At least two FTC commissioners (and likely a third, assuming that President Joe Biden’s highly credentialed nominee Alvaro Bedoya will be confirmed by the U.S. Senate) appear to support FTC data-privacy regulation, even in the absence of new federal legislation. Such regulation, which presumably would be adopted as an MMR pursuant to Section 18 of the FTC Act, would probably not prove cost-beneficial. Not only would adoption of a final data-privacy rule generate substantial litigation costs and uncertainty, it would quite possibly add an additional layer of regulatory burdens above and beyond the requirements of proliferating state privacy rules. Furthermore, it is impossible to say whether the consumer-privacy benefits stemming from such an FTC rule would outweigh the error costs (manifested through competitive distortions and consumer harm) stemming from the inevitable imperfections of the rule’s requirements. All told, these considerations counsel against the allocation of scarce FTC resources to a Section 18 data-privacy rulemaking initiative.
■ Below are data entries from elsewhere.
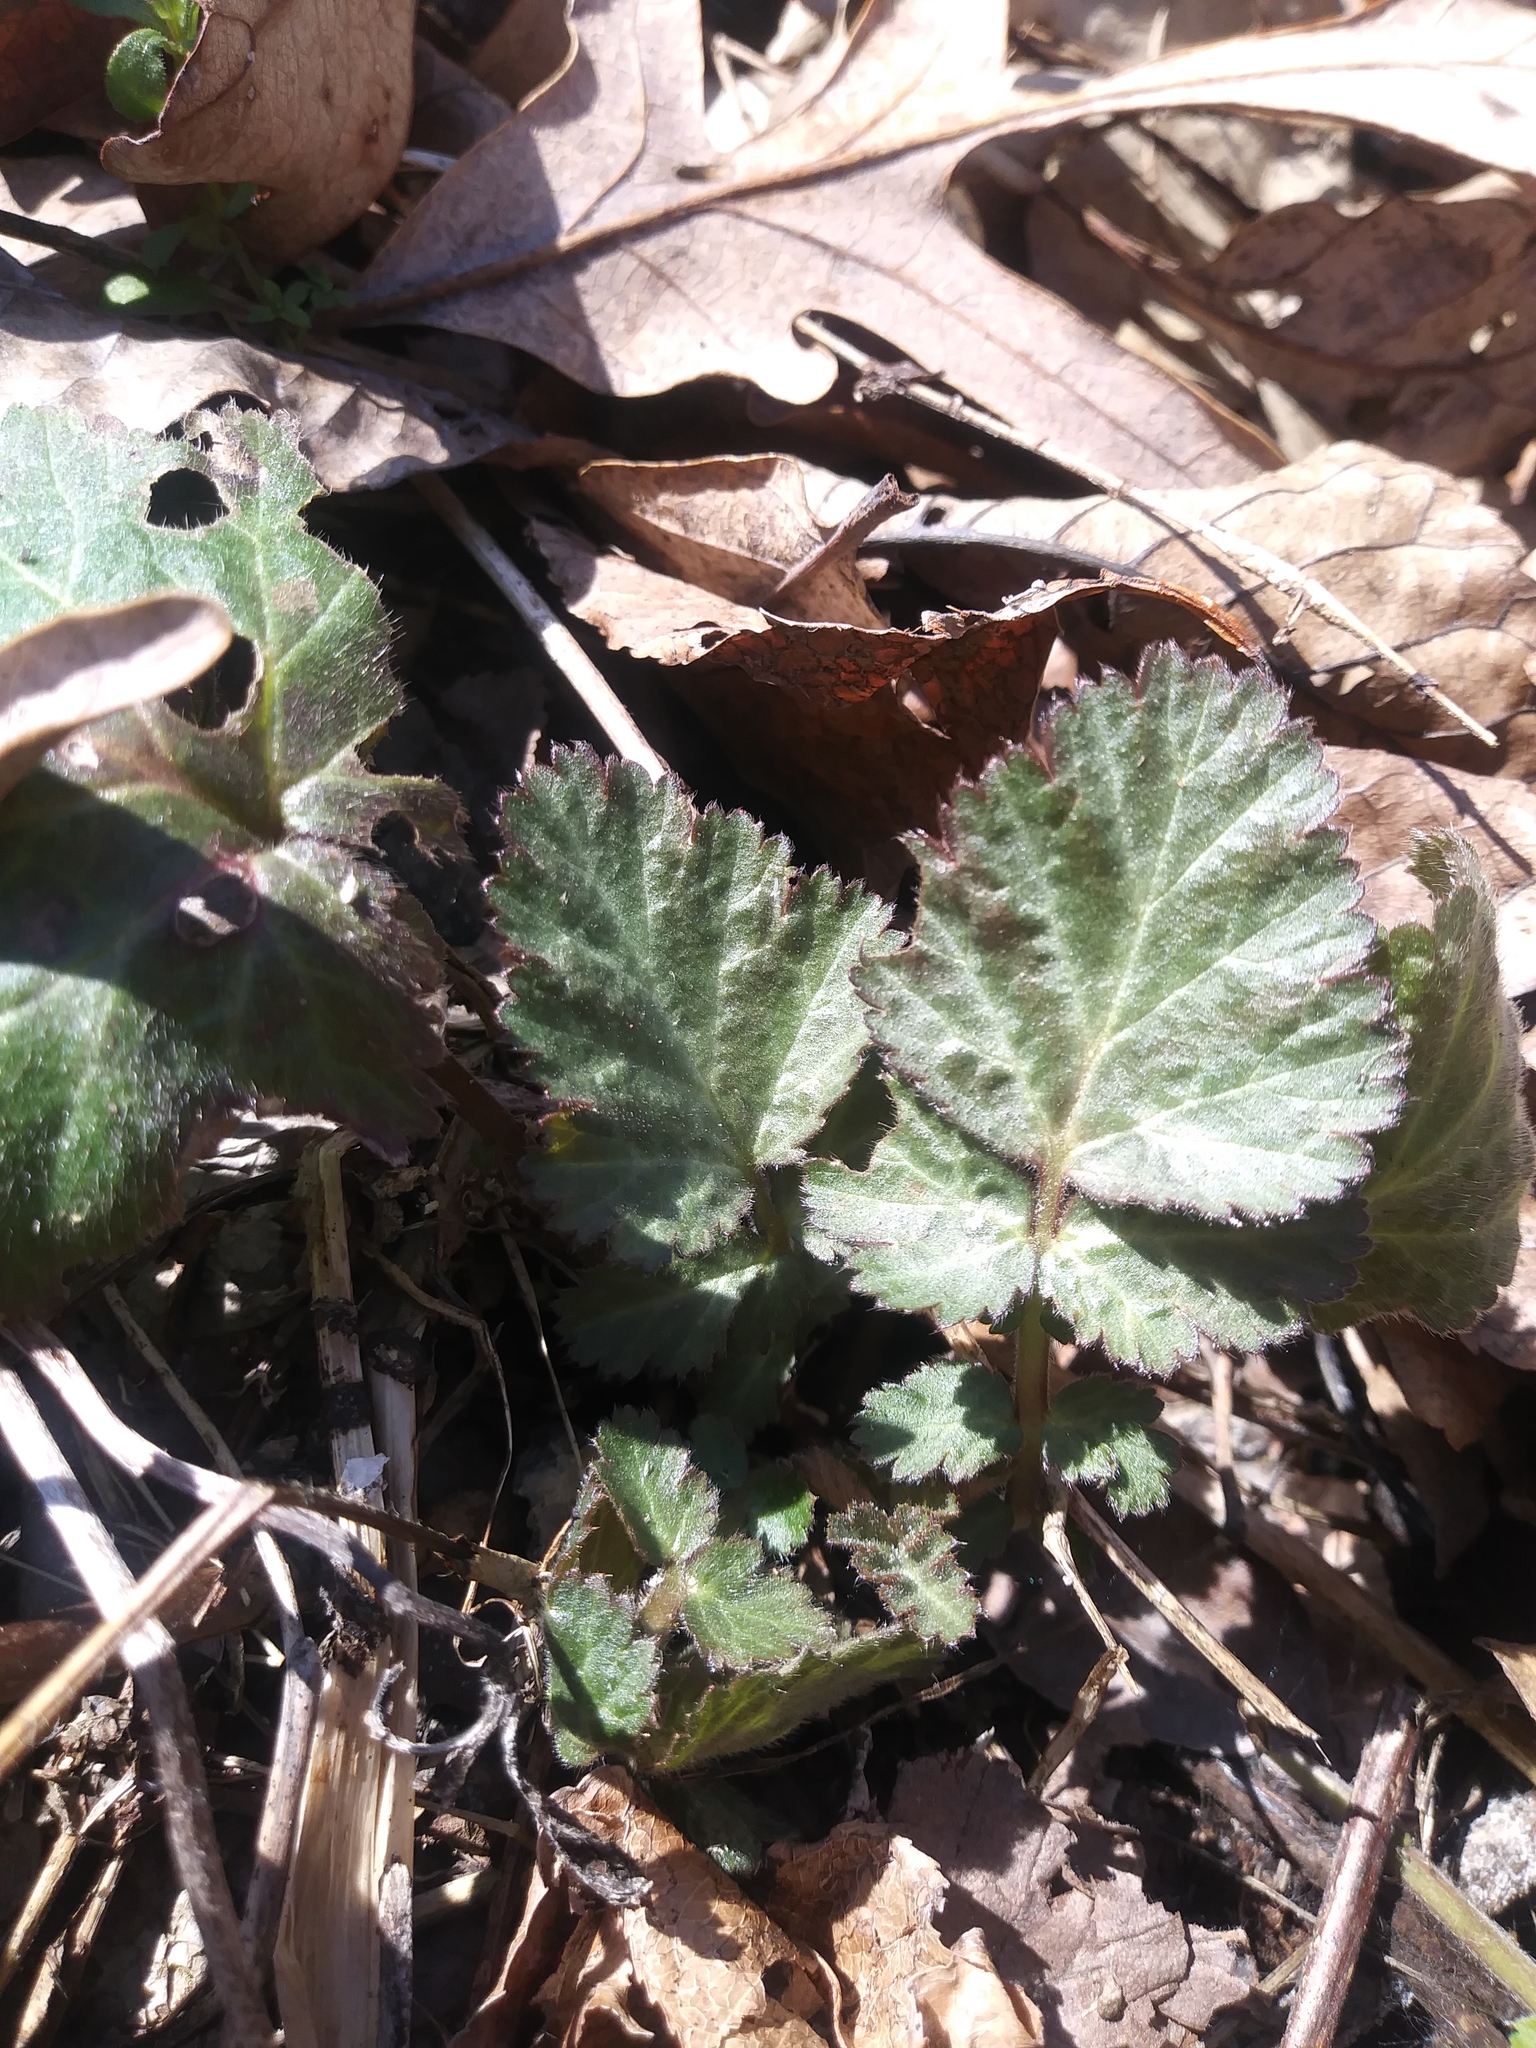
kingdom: Plantae
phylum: Tracheophyta
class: Magnoliopsida
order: Rosales
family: Rosaceae
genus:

But what about legislation? New federal privacy legislation that explicitly preempted state law would eliminate costs arising from inconsistencies among state privacy rules. Ideally, if such legislation were to be pursued, it should to the extent possible embody a cost-benefit framework designed to minimize the sum of administrative (including litigation) and error costs. The nature of such a possible law, and the role the FTC might play in administering it, however, is a topic for another day.